The next step is to drill into the back edge of your shelf to accept the hardware. The easiest way to do this by far, I think would be with a drill press. As it turns out, my drill press isn't quite big enough for how deep I made my shelves. I was worried that even if it was because I had put a live edge on the front, it would throw off the angle that I was drilling. The best way to do this would be to cut these in a lot earlier in the build process, but that wasn't an option for me at this point. Instead, I used a self-centering Dowling jig to start my holes, and that seemed to work out okay.
After those drilled, next, I could use the actual drill bit to enlarge the holes to the size of the hardware and I made sure to go about three-quarters of an inch deeper than the length of the hardware. The reason for that is that the next step is to mortice out a slot using a router, which is going to hide all of the hardware and allowed the shelf to sit, flush to the wall. These don't have to be pretty since you're never going to see them in the end.
Back in the house, I drilled the holes for the hardware to go into the wall. This metal post is what's going to be doing the bulk of the work. Once it was drilled, I could mark two more holes and use some drywall anchors to get everything attached. Finally, you can mount the two pieces of hardware together, pop the shelf on, and you're done.
Okay, so the hardware, the good news is it definitely works, but I think the best comparison in terms of installing them would be something like bloom drawer slides. They're great, but if you give them to your average weekend warrior just doing little tasks around the house, they're probably going to run into some trouble trying to install them if they can get it done at all. Basically, I would only recommend these to somebody who is at least a hobbyist woodworker. I think it's just too involved for somebody with no woodworking experience and or tools.

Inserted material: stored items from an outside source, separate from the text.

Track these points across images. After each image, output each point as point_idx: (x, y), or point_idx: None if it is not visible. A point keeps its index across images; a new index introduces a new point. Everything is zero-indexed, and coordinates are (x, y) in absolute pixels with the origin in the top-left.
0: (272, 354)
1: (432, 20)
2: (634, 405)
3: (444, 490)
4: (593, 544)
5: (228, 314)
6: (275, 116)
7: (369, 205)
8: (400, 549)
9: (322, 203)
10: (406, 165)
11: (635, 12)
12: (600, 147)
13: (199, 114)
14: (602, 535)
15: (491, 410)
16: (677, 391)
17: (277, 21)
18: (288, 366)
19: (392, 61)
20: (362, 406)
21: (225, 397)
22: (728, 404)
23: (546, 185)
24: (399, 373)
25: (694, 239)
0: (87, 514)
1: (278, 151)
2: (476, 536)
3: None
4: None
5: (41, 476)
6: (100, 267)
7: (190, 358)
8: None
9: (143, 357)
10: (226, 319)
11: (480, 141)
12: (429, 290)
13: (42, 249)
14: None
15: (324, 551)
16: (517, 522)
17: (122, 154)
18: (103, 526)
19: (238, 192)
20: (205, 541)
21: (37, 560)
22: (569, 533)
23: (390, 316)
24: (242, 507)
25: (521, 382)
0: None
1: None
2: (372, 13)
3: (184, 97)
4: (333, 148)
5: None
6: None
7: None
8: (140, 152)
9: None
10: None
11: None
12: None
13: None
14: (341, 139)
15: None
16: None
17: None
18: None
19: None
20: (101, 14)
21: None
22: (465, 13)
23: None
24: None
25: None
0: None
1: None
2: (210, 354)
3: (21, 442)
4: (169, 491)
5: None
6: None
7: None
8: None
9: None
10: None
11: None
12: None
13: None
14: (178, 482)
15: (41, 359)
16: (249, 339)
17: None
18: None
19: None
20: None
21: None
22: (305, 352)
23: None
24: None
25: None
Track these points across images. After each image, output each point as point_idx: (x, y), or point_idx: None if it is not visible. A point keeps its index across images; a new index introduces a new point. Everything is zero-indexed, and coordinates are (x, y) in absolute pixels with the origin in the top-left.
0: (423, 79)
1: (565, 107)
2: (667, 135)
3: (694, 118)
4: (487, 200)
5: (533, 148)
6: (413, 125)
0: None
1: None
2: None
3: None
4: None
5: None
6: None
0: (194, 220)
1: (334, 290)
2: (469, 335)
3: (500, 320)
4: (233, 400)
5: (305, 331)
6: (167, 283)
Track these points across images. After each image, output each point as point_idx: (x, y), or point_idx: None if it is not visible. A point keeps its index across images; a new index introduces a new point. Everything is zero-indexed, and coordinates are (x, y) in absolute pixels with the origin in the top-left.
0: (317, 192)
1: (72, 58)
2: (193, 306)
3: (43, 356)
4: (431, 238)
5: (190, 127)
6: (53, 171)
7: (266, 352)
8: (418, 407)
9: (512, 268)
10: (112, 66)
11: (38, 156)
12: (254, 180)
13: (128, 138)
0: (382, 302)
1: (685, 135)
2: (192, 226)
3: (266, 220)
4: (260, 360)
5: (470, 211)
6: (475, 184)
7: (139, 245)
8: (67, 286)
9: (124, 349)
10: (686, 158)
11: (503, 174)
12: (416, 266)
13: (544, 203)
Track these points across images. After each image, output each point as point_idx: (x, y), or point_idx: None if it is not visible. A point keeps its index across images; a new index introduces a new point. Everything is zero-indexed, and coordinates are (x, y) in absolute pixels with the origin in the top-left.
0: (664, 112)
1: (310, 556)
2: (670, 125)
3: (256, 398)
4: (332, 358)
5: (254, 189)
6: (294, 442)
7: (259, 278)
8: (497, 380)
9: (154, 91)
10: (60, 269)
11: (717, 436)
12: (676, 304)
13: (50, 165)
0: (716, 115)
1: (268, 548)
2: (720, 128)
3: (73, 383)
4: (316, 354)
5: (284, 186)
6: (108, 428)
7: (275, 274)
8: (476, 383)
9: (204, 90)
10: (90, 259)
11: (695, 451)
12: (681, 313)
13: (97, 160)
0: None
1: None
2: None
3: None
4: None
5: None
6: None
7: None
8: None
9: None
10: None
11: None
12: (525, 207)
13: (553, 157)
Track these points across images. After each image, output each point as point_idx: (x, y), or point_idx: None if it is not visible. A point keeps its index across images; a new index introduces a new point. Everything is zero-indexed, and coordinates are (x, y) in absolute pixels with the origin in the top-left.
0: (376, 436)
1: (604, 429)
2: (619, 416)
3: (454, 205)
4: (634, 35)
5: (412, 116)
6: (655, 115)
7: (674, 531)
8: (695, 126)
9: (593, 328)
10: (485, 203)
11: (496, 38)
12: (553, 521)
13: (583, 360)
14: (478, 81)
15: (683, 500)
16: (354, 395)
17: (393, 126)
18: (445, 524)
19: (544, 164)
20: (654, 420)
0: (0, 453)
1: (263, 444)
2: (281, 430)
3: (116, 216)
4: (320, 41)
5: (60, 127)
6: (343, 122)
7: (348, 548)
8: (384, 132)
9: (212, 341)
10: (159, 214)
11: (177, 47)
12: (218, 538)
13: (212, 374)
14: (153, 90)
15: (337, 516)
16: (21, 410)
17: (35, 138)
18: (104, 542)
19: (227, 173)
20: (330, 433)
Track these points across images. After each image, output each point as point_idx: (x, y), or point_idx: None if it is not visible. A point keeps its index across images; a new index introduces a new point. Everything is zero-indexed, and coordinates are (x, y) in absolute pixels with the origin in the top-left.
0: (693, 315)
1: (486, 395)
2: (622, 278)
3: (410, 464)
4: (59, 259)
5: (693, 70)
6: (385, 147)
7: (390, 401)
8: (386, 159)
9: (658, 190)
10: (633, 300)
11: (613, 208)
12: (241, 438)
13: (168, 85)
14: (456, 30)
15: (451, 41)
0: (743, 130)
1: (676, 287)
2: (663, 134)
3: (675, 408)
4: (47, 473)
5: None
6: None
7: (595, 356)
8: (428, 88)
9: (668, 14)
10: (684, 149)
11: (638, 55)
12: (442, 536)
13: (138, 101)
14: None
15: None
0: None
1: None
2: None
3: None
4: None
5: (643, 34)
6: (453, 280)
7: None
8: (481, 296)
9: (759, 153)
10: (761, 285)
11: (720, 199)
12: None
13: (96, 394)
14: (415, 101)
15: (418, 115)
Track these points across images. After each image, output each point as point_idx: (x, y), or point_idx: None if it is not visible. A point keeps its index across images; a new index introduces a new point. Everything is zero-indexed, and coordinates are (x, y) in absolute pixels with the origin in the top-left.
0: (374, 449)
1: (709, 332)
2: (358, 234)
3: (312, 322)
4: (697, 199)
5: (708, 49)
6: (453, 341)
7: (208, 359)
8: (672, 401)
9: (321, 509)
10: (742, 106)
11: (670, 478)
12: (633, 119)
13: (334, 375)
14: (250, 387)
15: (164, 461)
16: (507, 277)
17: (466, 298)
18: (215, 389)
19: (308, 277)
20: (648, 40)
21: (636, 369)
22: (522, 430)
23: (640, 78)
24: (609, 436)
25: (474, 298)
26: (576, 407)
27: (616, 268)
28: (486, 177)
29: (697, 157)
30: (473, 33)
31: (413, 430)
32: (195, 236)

In terms of the reviews, I would actually be curious to see how the reviewers found the product. For somebody who goes to rockler.com and finds them that way, I have a good feeling, they're probably going to be able to get the job done. I noticed that if I googled heavy duty floating shelf hardware, these were the second result right after an Amazon link. If that's how a person finds these, I think that there's a higher chance that they might have a tough time. I guess another way to say all that is if you're still watching this right now, you're probably the type of person who can handle it.
Okay, so now for a couple of tips or tricks that I found for actually using them. I think that the designers realize that people might have trouble drilling perfectly straight holes in the backs of their shelves, or in the wall. The mounting plates have these little set screws that you can use to shim the post in any direction that you want. Actually, what I found is that having a tiny amount of error in your drilling can actually be beneficial.
On a few of my shelves, I had to use the set screws to make the posts angle slightly outward. Then to slide the shelves on, I could pull it into place and that created stress that makes pulling them away from the wall even more difficult, which is a good thing. This is especially helpful if you can't get it to fit right the first time and you have to enlarge your holes a bit. I did that a few times by just sticking the drill bit in there and wiggling it around back and forth while I was drilling. Anyway, I guess that's about it. Thanks for watching, and I'll see you in the next one.